Stored entries:
--
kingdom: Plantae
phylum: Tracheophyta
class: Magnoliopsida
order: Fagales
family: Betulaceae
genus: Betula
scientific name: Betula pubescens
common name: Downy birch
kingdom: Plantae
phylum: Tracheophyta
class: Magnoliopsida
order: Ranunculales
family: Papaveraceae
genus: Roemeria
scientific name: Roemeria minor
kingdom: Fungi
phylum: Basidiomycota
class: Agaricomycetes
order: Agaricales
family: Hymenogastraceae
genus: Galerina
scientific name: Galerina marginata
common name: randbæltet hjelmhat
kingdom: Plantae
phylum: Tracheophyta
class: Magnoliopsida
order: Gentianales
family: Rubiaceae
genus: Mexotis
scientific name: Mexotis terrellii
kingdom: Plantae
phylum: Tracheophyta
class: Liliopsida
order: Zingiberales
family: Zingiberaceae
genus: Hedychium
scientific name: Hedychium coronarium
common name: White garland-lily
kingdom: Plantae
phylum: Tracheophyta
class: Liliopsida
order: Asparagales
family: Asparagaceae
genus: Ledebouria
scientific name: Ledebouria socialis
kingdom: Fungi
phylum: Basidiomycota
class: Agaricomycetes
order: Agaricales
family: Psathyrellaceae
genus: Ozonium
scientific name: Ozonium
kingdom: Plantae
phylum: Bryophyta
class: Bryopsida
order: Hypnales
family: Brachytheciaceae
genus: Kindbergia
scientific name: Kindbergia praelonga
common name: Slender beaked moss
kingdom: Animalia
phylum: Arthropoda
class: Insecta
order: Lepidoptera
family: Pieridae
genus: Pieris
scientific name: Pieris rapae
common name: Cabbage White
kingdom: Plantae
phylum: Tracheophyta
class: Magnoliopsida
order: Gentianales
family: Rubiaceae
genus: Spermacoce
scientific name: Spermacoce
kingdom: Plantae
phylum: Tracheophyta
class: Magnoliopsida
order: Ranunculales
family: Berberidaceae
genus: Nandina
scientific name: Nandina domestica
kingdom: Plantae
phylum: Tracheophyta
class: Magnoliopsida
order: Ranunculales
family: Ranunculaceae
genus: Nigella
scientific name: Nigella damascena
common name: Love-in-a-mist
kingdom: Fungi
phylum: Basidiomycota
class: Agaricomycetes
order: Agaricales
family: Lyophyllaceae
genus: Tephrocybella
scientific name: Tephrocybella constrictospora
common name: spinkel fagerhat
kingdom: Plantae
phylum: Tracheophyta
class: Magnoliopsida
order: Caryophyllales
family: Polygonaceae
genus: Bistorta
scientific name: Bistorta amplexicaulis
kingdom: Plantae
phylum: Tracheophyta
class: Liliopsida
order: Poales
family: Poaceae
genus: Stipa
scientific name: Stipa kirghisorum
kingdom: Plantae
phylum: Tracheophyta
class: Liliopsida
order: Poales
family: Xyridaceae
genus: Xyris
--
EXERCISE>
Copy all the records again, substituting "vernacular name" for each occurrence of "common name" and changing nothing else.

COMPLETE OUTPUT>
kingdom: Plantae
phylum: Tracheophyta
class: Magnoliopsida
order: Fagales
family: Betulaceae
genus: Betula
scientific name: Betula pubescens
vernacular name: Downy birch
kingdom: Plantae
phylum: Tracheophyta
class: Magnoliopsida
order: Ranunculales
family: Papaveraceae
genus: Roemeria
scientific name: Roemeria minor
kingdom: Fungi
phylum: Basidiomycota
class: Agaricomycetes
order: Agaricales
family: Hymenogastraceae
genus: Galerina
scientific name: Galerina marginata
vernacular name: randbæltet hjelmhat
kingdom: Plantae
phylum: Tracheophyta
class: Magnoliopsida
order: Gentianales
family: Rubiaceae
genus: Mexotis
scientific name: Mexotis terrellii
kingdom: Plantae
phylum: Tracheophyta
class: Liliopsida
order: Zingiberales
family: Zingiberaceae
genus: Hedychium
scientific name: Hedychium coronarium
vernacular name: White garland-lily
kingdom: Plantae
phylum: Tracheophyta
class: Liliopsida
order: Asparagales
family: Asparagaceae
genus: Ledebouria
scientific name: Ledebouria socialis
kingdom: Fungi
phylum: Basidiomycota
class: Agaricomycetes
order: Agaricales
family: Psathyrellaceae
genus: Ozonium
scientific name: Ozonium
kingdom: Plantae
phylum: Bryophyta
class: Bryopsida
order: Hypnales
family: Brachytheciaceae
genus: Kindbergia
scientific name: Kindbergia praelonga
vernacular name: Slender beaked moss
kingdom: Animalia
phylum: Arthropoda
class: Insecta
order: Lepidoptera
family: Pieridae
genus: Pieris
scientific name: Pieris rapae
vernacular name: Cabbage White
kingdom: Plantae
phylum: Tracheophyta
class: Magnoliopsida
order: Gentianales
family: Rubiaceae
genus: Spermacoce
scientific name: Spermacoce
kingdom: Plantae
phylum: Tracheophyta
class: Magnoliopsida
order: Ranunculales
family: Berberidaceae
genus: Nandina
scientific name: Nandina domestica
kingdom: Plantae
phylum: Tracheophyta
class: Magnoliopsida
order: Ranunculales
family: Ranunculaceae
genus: Nigella
scientific name: Nigella damascena
vernacular name: Love-in-a-mist
kingdom: Fungi
phylum: Basidiomycota
class: Agaricomycetes
order: Agaricales
family: Lyophyllaceae
genus: Tephrocybella
scientific name: Tephrocybella constrictospora
vernacular name: spinkel fagerhat
kingdom: Plantae
phylum: Tracheophyta
class: Magnoliopsida
order: Caryophyllales
family: Polygonaceae
genus: Bistorta
scientific name: Bistorta amplexicaulis
kingdom: Plantae
phylum: Tracheophyta
class: Liliopsida
order: Poales
family: Poaceae
genus: Stipa
scientific name: Stipa kirghisorum
kingdom: Plantae
phylum: Tracheophyta
class: Liliopsida
order: Poales
family: Xyridaceae
genus: Xyris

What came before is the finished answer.